Pensó el lobo: «Esta rapazuela está gordita, es tierna y delicada y será un bocado sabroso, mejor que la vieja. Tendré que ingeniármelas para pescarlas a las dos». Y, después de continuar un rato al lado de la niña, le dijo:

—Caperucita, fíjate en las lindas flores que hay por aquí. ¿No te paras a mirarlas? ¿Y tampoco oyes cómo cantan los pajarillos? Andas distraída, como si fueses a la escuela, cuando es tan divertido pasearse por el bosque.

Levantó Caperucita Roja los ojos y, al ver bailotear los rayos del sol entre los árboles y todo el suelo cubierto de bellísimas flores, pensó: «Si le llevo a la abuelita un buen ramillete, le daré una alegría; es muy temprano aún, y tendré tiempo de llegar a la hora».

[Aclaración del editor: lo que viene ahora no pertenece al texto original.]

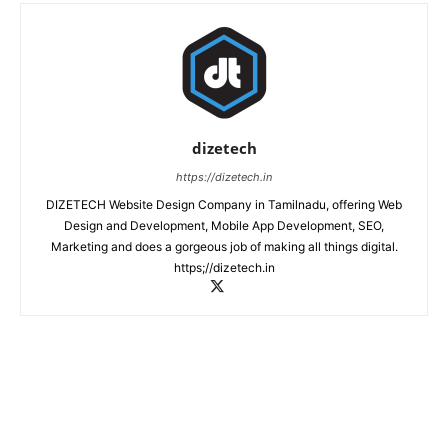
dizetech
https://dizetech.in
DIZETECH Website Design Company in Tamilnadu, offering Web
Design and Development, Mobile App Development, SEO,
Marketing and does a gorgeous job of making all things digital.
https;//dizetech.in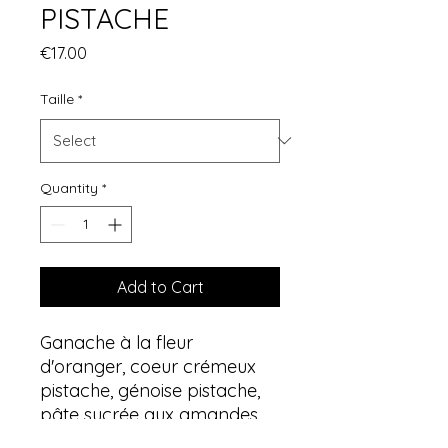
PISTACHE
Price
€17.00
Taille
*
Quantity
*
Add to Cart
Ganache à la fleur
d'oranger, coeur crémeux
pistache, génoise pistache,
pâte sucrée aux amandes,
pignons de pin torréfiés.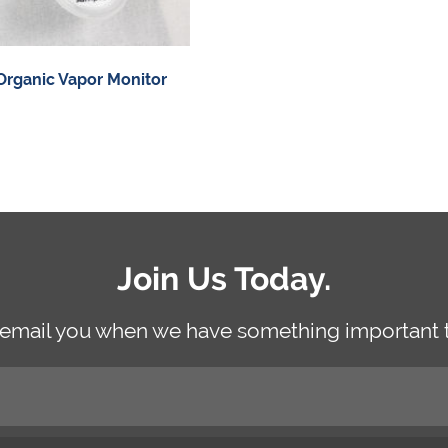
Organic Vapor Monitor
Join Us Today.
 email you when we have something important t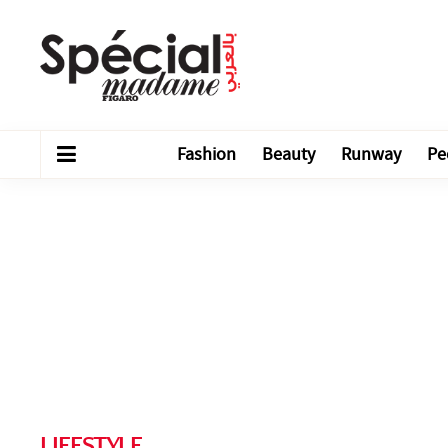
Fashion
Beauty
Runway
Pe
LIFESTYLE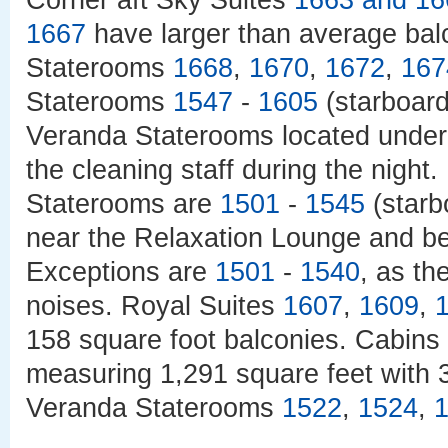
Corner aft Sky Suites
1663 and
16
1667
have larger than average bal
Staterooms
1668
,
1670
,
1672
,
167
Staterooms
1547
-
1605
(starboar
Veranda Staterooms located under
the cleaning staff during the nigh
Staterooms are
1501
-
1545
(starb
near the Relaxation Lounge and be
Exceptions are
1501
-
1540
, as th
noises. Royal Suites
1607
,
1609
,
158 square foot balconies. Cabins
measuring 1,291 square feet with 
Veranda Staterooms
1522
,
1524
,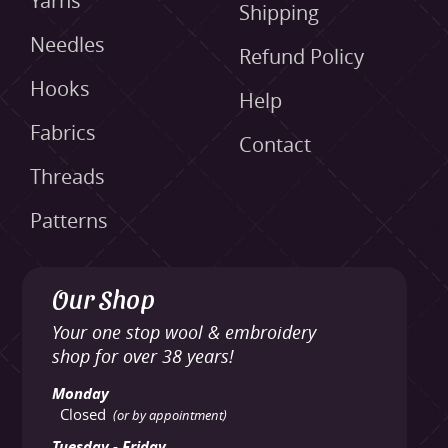
Yarns
Shipping
Needles
Refund Policy
Hooks
Help
Fabrics
Contact
Threads
Patterns
Our Shop
Your one stop wool & embroidery
shop for over 38 years!
Monday
Closed
(or by appointment)
Tuesday - Friday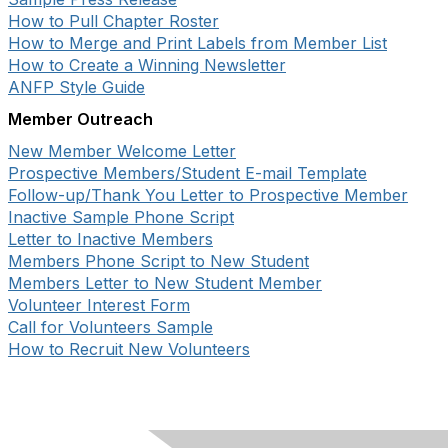
How to Pull Chapter Roster
How to Merge and Print Labels from Member List
How to Create a Winning Newsletter
ANFP Style Guide
Member Outreach
New Member Welcome Letter
Prospective Members/Student E-mail Template
Follow-up/Thank You Letter to Prospective Member
Inactive Sample Phone Script
Letter to Inactive Members
Members Phone Script to New Student
Members Letter to New Student Member
Volunteer Interest Form
Call for Volunteers Sample
How to Recruit New Volunteers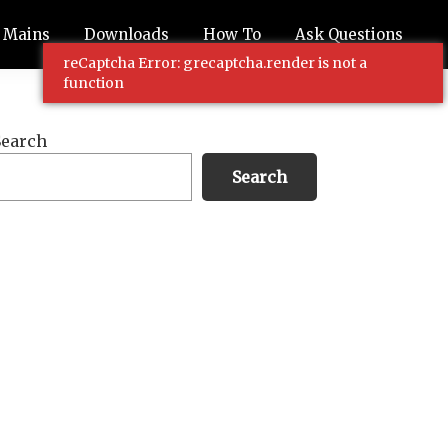
Mains
Downloads
How To
Ask Questions
reCaptcha Error: grecaptcha.render is not a
function
Primary
Search
Sidebar
Search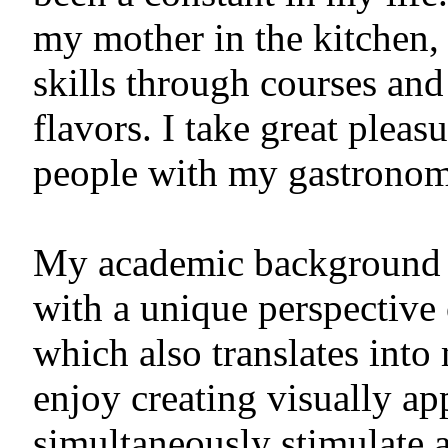
my mother in the kitchen,
skills through courses an
flavors. I take great pleas
people with my gastronomi
My academic background i
with a unique perspective 
which also translates into
enjoy creating visually ap
simultaneously stimulate a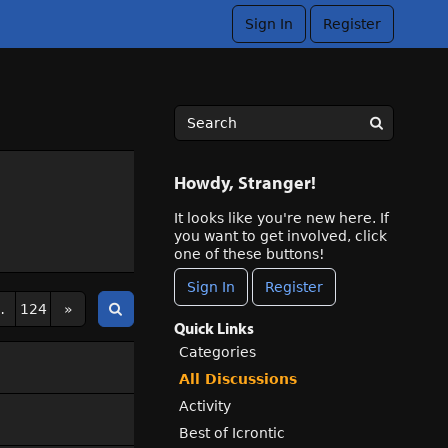
Sign In
Register
Howdy, Stranger!
It looks like you're new here. If
you want to get involved, click
one of these buttons!
Sign In
Register
…
124
»
Quick Links
Categories
All Discussions
Activity
Best of Icrontic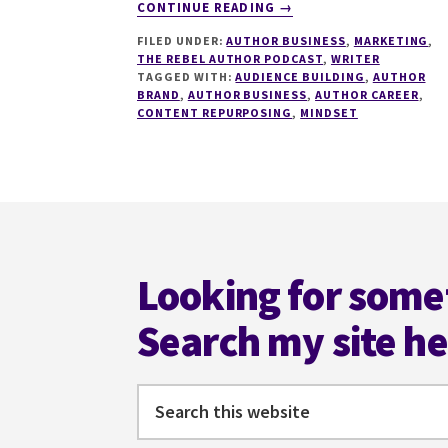
ABOUT
CONTINUE READING
→
255
FILED UNDER:
AUTHOR BUSINESS
,
MARKETING
,
THRIFTY
THE REBEL AUTHOR PODCAST
,
WRITER
TIPS
TAGGED WITH:
AUDIENCE BUILDING
,
AUTHOR
FOR
BRAND
,
AUTHOR BUSINESS
,
AUTHOR CAREER
,
A
CONTENT REPURPOSING
,
MINDSET
7-
FIGURE
AUTHOR
BUSINESS
Footer
WITH
VANESSA
VALE
Looking for some
Search my site h
Search
this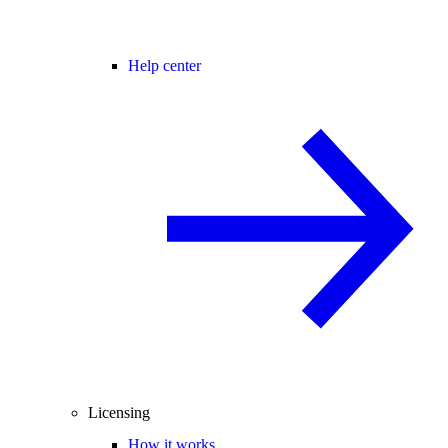
Help center
Licensing
How it works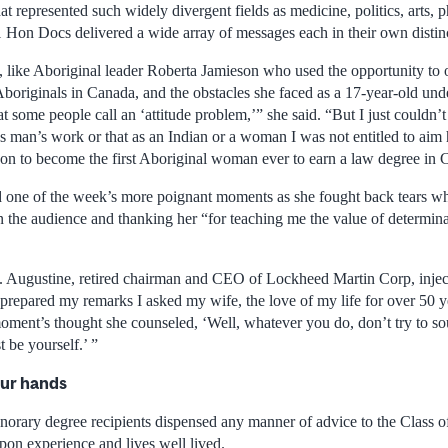
that represented such widely divergent fields as medicine, politics, arts,
1 Hon Docs delivered a wide array of messages each in their own distinc
, like Aboriginal leader Roberta Jamieson who used the opportunity to ou
Aboriginals in Canada, and the obstacles she faced as a 17-year-old und
at some people call an ‘attitude problem,’” she said. “But I just couldn’
as man’s work or that as an Indian or a woman I was not entitled to aim
 on to become the first Aboriginal woman ever to earn a law degree in 
 one of the week’s more poignant moments as she fought back tears wh
 in the audience and thanking her “for teaching me the value of determi
 Augustine, retired chairman and CEO of Lockheed Martin Corp, inject
 prepared my remarks I asked my wife, the love of my life for over 50 y
oment’s thought she counseled, ‘Well, whatever you do, don’t try to sou
t be yourself.’ ”
our hands
onorary degree recipients dispensed any manner of advice to the Class o
pon experience and lives well lived.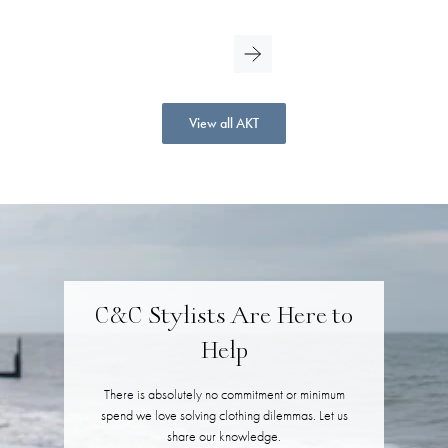
View all AKT
C&C Stylists Are Here to
Help
There is absolutely no commitment or minimum
spend we love solving clothing dilemmas. Let us
share our knowledge.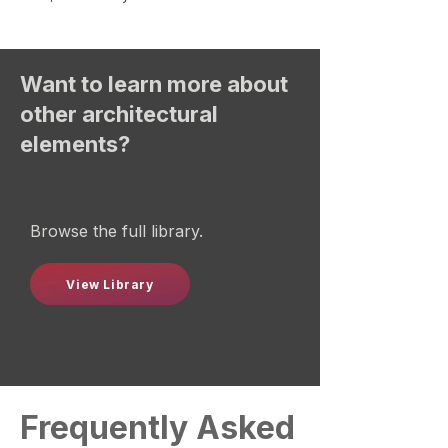
Want to learn more about
other architectural
elements?
Browse the full library.
View Library
Frequently Asked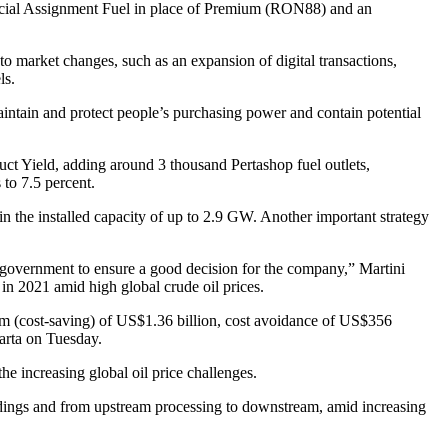
Special Assignment Fuel in place of Premium (RON88) and an
to market changes, such as an expansion of digital transactions,
ls.
intain and protect people’s purchasing power and contain potential
duct Yield, adding around 3 thousand Pertashop fuel outlets,
to 7.5 percent.
in the installed capacity of up to 2.9 GW. Another important strategy
e government to ensure a good decision for the company,” Martini
n 2021 amid high global crude oil prices.
ram (cost-saving) of US$1.36 billion, cost avoidance of US$356
arta on Tuesday.
he increasing global oil price challenges.
holdings and from upstream processing to downstream, amid increasing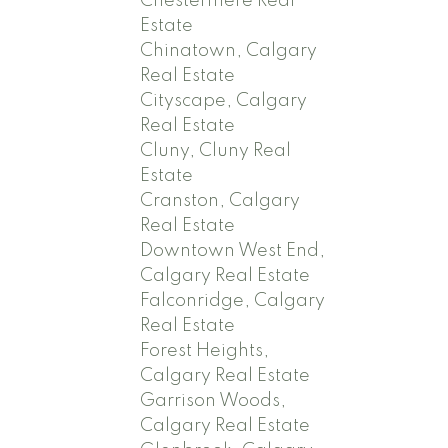
Chestermere Real
Estate
Chinatown, Calgary
Real Estate
Cityscape, Calgary
Real Estate
Cluny, Cluny Real
Estate
Cranston, Calgary
Real Estate
Downtown West End,
Calgary Real Estate
Falconridge, Calgary
Real Estate
Forest Heights,
Calgary Real Estate
Garrison Woods,
Calgary Real Estate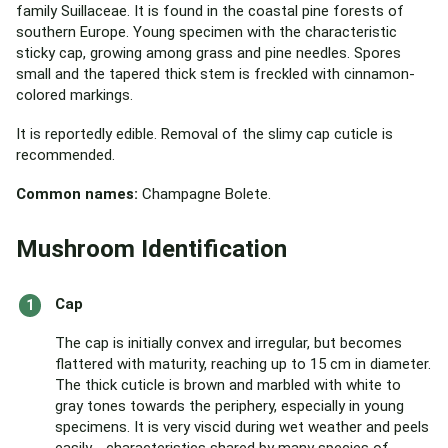
family Suillaceae. It is found in the coastal pine forests of
southern Europe. Young specimen with the characteristic
sticky cap, growing among grass and pine needles. Spores
small and the tapered thick stem is freckled with cinnamon-
colored markings.
It is reportedly edible. Removal of the slimy cap cuticle is
recommended.
Common names:
Champagne Bolete.
Mushroom Identification
Cap
The cap is initially convex and irregular, but becomes
flattered with maturity, reaching up to 15 cm in diameter.
The thick cuticle is brown and marbled with white to
gray tones towards the periphery, especially in young
specimens. It is very viscid during wet weather and peels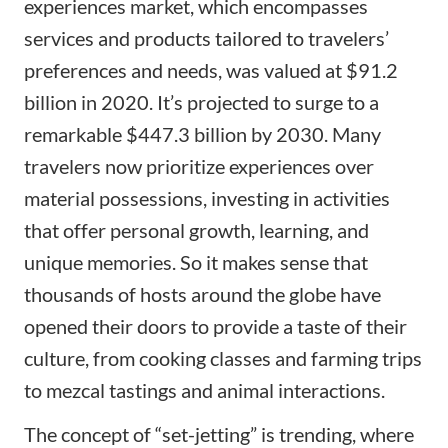
experiences market, which encompasses
services and products tailored to travelers’
preferences and needs, was valued at $91.2
billion in 2020. It’s projected to surge to a
remarkable
$447.3 billion by 2030
. Many
travelers now prioritize experiences over
material possessions, investing in activities
that offer personal growth, learning, and
unique memories. So it makes sense that
thousands of hosts around the globe have
opened their doors to provide a taste of their
culture, from cooking classes and farming trips
to mezcal tastings and animal interactions.
The concept of “set-jetting” is trending, where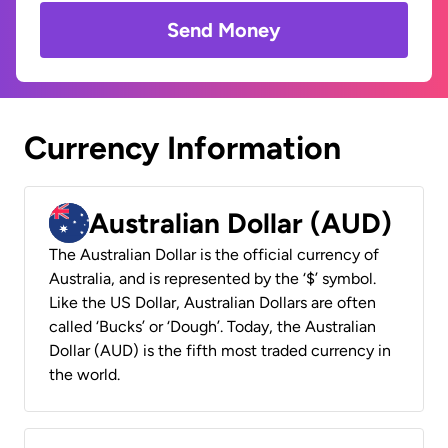
Send Money
Currency Information
Australian Dollar (AUD)
The Australian Dollar is the official currency of
Australia, and is represented by the ‘$’ symbol.
Like the US Dollar, Australian Dollars are often
called ‘Bucks’ or ‘Dough’. Today, the Australian
Dollar (AUD) is the fifth most traded currency in
the world.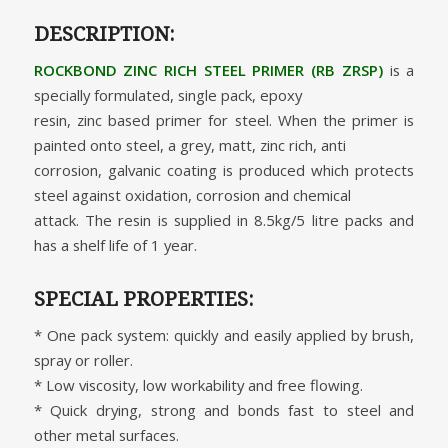
DESCRIPTION:
ROCKBOND ZINC RICH STEEL PRIMER (RB ZRSP)
is a
specially formulated, single pack, epoxy
resin, zinc based primer for steel. When the primer is
painted onto steel, a grey, matt, zinc rich, anti
corrosion, galvanic coating is produced which protects
steel against oxidation, corrosion and chemical
attack. The resin is supplied in 8.5kg/5 litre packs and
has a shelf life of 1 year.
SPECIAL PROPERTIES:
* One pack system: quickly and easily applied by brush,
spray or roller.
* Low viscosity, low workability and free flowing.
* Quick drying, strong and bonds fast to steel and
other metal surfaces.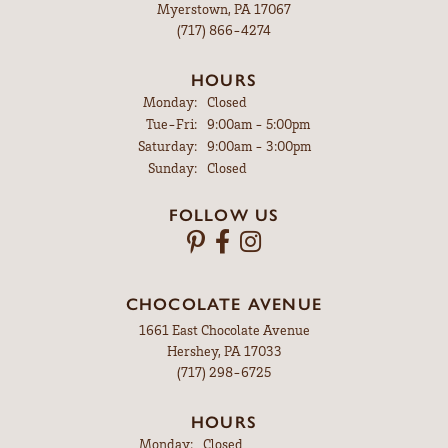
Myerstown, PA 17067
(717) 866-4274
HOURS
Monday:
Closed
Tuesday - Friday:
Tue-Fri:
9:00am - 5:00pm
Saturday:
9:00am - 3:00pm
Sunday:
Closed
FOLLOW US
CHOCOLATE AVENUE
1661 East Chocolate Avenue
Hershey, PA 17033
(717) 298-6725
HOURS
Monday:
Closed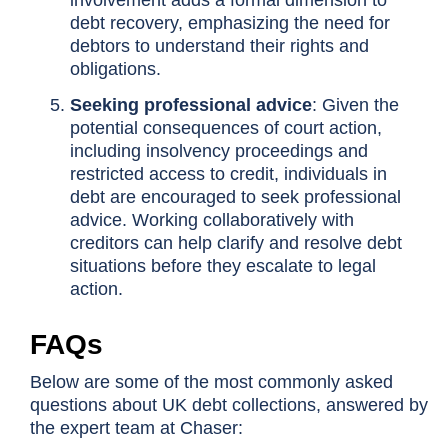
involvement adds a formal dimension to
debt recovery, emphasizing the need for
debtors to understand their rights and
obligations.
Seeking professional advice
: Given the
potential consequences of court action,
including insolvency proceedings and
restricted access to credit, individuals in
debt are encouraged to seek professional
advice. Working collaboratively with
creditors can help clarify and resolve debt
situations before they escalate to legal
action.
FAQs
Below are some of the most commonly asked
questions about UK debt collections, answered by
the expert team at Chaser: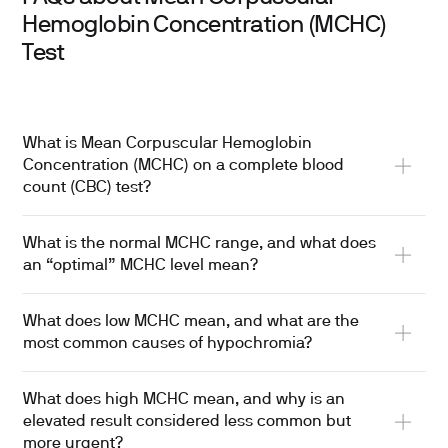
Hemoglobin Concentration (MCHC)
Test
What is Mean Corpuscular Hemoglobin
Concentration (MCHC) on a complete blood
count (CBC) test?
What is the normal MCHC range, and what does
an “optimal” MCHC level mean?
What does low MCHC mean, and what are the
most common causes of hypochromia?
What does high MCHC mean, and why is an
elevated result considered less common but
more urgent?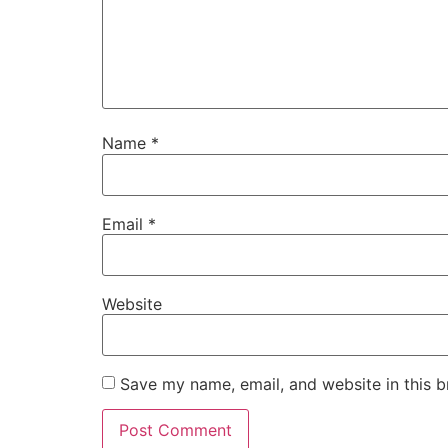
Name
*
Email
*
Website
Save my name, email, and website in this b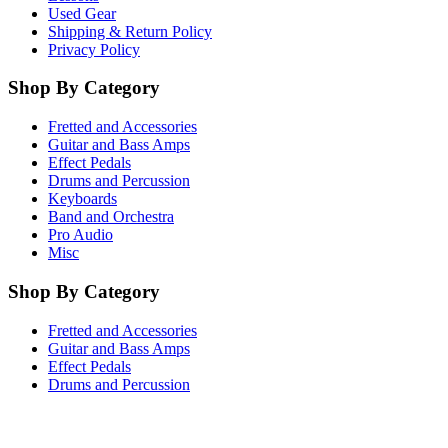
Used Gear
Shipping & Return Policy
Privacy Policy
Shop By Category
Fretted and Accessories
Guitar and Bass Amps
Effect Pedals
Drums and Percussion
Keyboards
Band and Orchestra
Pro Audio
Misc
Shop By Category
Fretted and Accessories
Guitar and Bass Amps
Effect Pedals
Drums and Percussion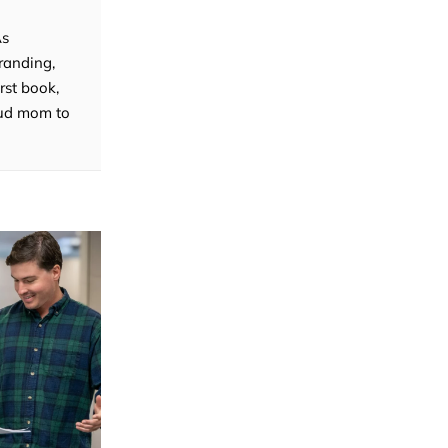
As
randing,
rst book,
roud mom to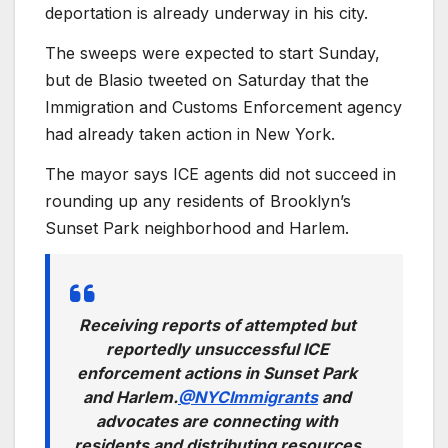
deportation is already underway in his city.
The sweeps were expected to start Sunday,
but de Blasio tweeted on Saturday that the
Immigration and Customs Enforcement agency
had already taken action in New York.
The mayor says ICE agents did not succeed in
rounding up any residents of Brooklyn’s
Sunset Park neighborhood and Harlem.
Receiving reports of attempted but
reportedly unsuccessful ICE
enforcement actions in Sunset Park
and Harlem.
@NYCImmigrants
and
advocates are connecting with
residents and distributing resources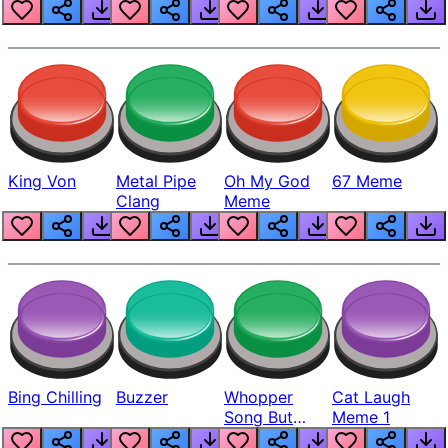
King Von
Metal Pipe
Oh My God
67 Meme
Clang
Meme
Bing Chilling
Buzzer
Whopper
Cat Laugh
Song But
Meme 1
Louder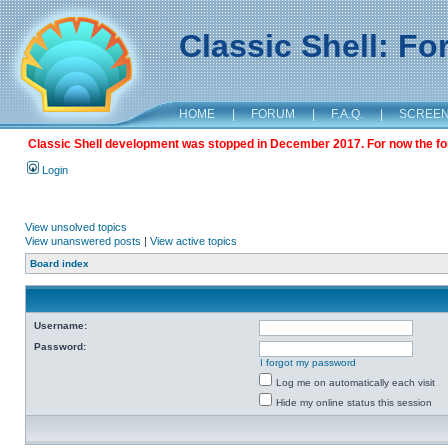
Classic Shell: F
HOME
|
FORUM
|
F.A.Q.
|
SCREE
Classic Shell development was stopped in December 2017. For now the foru
Login
View unsolved topics
View unanswered posts
|
View active topics
Board index
Username:
Password:
I forgot my password
Log me on automatically each visit
Hide my online status this session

Se apartó del camino para adentrarse en el bosque y se puso a coger flores. Y en cuanto cortaba una, ya le parecía que un poco más lejos asomaba otra más bonita aún y, de esta manera penetraba cada vez más en la espesura, corriendo de un lado a otro.

Mientras tanto, el lobo se encaminó directamente a casa de la abuelita y, al llegar, llamó a la puerta.

—¿Quién va?

—Soy Caperucita Roja, que te trae pastel y vino. ¡Abre!

—¡Descorre el cerrojo! —gritó la abuelita—; estoy muy débil y no puedo levantarme.

Descorrió el lobo el cerrojo, abrióse la puerta y la fiera, sin pronunciar una palabra, encaminóse al lecho de la abuela y la devoró de un bocado. Púsose luego sus vestidos, se tocó con su cofia, se metió en la cama y corrió las cortinas.